Chapitre 21 : Le Poids De La Faute
Le silence régnait.
Pour la première fois depuis longtemps, Max ne sentait plus la présence suffocante de l’entité. Pas de voix murmurée dans son esprit. Pas d’ombres dans les coins de son regard. Pas de pièges. Juste… le vent. Léger. Froid. Et ce corps inerte dans ses bras.
L’homme ne bougeait plus. Son souffle était faible, mais présent. Max le serrait contre lui, une main derrière son dos, l’autre sous ses jambes, comme on porterait un frère blessé. Il n’osait plus parler, même pas penser. Tout ce qui tournait en boucle dans sa tête, c’était : « Je l’ai attaqué. C’est moi. C’est ma faute. »
Il reprit la route. Boitillant à cause de ses propres blessures, trébuchant parfois sur les racines ou les rochers, mais il ne s’arrêta pas. Pas avant d’apercevoir sa cabane au loin, camouflée dans la forêt sombre comme une pensée enfouie dans un coin du cœur.
Quand il franchit enfin le seuil, il poussa la porte du pied et déposa doucement l’homme inconnu sur son lit de fortune. Le sol craqua. L’air était glacé, mais à l’intérieur, une étrange chaleur flottait. Pas physique. Pas magique.
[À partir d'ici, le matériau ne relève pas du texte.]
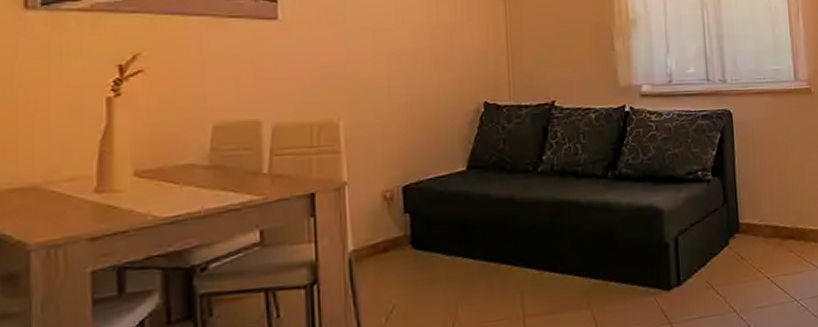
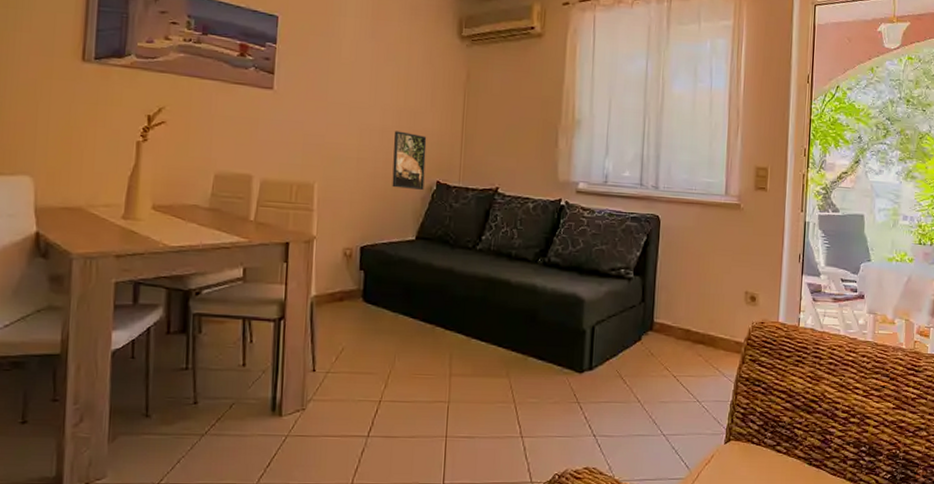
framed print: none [430,51,470,115] -> present [392,131,427,190]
Juste… humaine.
Max attrapa un vieux chiffon et un peu d’eau d’un seau qu’il avait laissé. Il essuya les traces de sang sur le front de l’homme, nettoya chaque plaie avec un soin maladroit mais sincère. Puis il enveloppa les épaules de l’inconnu dans une vieille couverture, trop rêche pour être confortable, mais mieux que rien.
Il s’assit au sol, adossé au mur. Le silence était si lourd qu’il avait l’impression qu’il allait se briser s’il osait prononcer un mot.
— Je suis désolé, murmura-t-il finalement. Même si tu peux pas m’entendre… Je suis désolé.
Ses yeux glissaient vers le visage de l’inconnu. Ses traits, bien que marqués par la fatigue et les blessures, étaient calmes. Humains. Il ne comprenait pas comment il avait pu ne pas voir, ne pas comprendre… trop aveuglé par la peur, la paranoïa, la douleur.
Il resta ainsi pendant des heures. Ou des minutes ? Il avait perdu la notion du temps. La nuit était tombée. Le monde semblait s’être arrêté, comme si même le ciel retenait son souffle. Pas de cauchemars. Pas de menaces. Juste lui… et l’homme inconscient sur son lit.
Un moment, il crut que l’homme bougeait. Mais ce n’était qu’un frisson. Une réaction involontaire. Il n’ouvrit pas les yeux.
Max serra les genoux contre sa poitrine. Il se sentait si petit, si coupable. Il voulait qu’il se réveille. Pas pour qu’il lui pardonne. Juste pour savoir qu’il allait bien.
— T’as pas le droit de mourir… chuchota-t-il. Pas maintenant. Pas ici. Pas comme ça.
Un bruit au loin, dans la forêt. Une branche qui craque.
Max se tendit.
Mais rien ne suivit. Aucune silhouette. Aucun rire démoniaque. Rien.
C’était peut-être ça le pire. Le calme. Le vrai calme. Celui qu’on n’attendait plus. Celui qui laissait la place à la culpabilité.
Il se leva, s’approcha du lit, et posa sa main doucement sur le front du blessé. Il était tiède. C’était bon signe… non ?
— J’te jure… si tu te réveilles, je réparerai tout ça. Tout.
Il s’écarta lentement, reprit sa place dans un coin de la pièce, en silence, les yeux rivés sur lui. Attendant. Redoutant. Espérant.
Et dehors, quelque part dans les ténèbres, l’entité… souriait.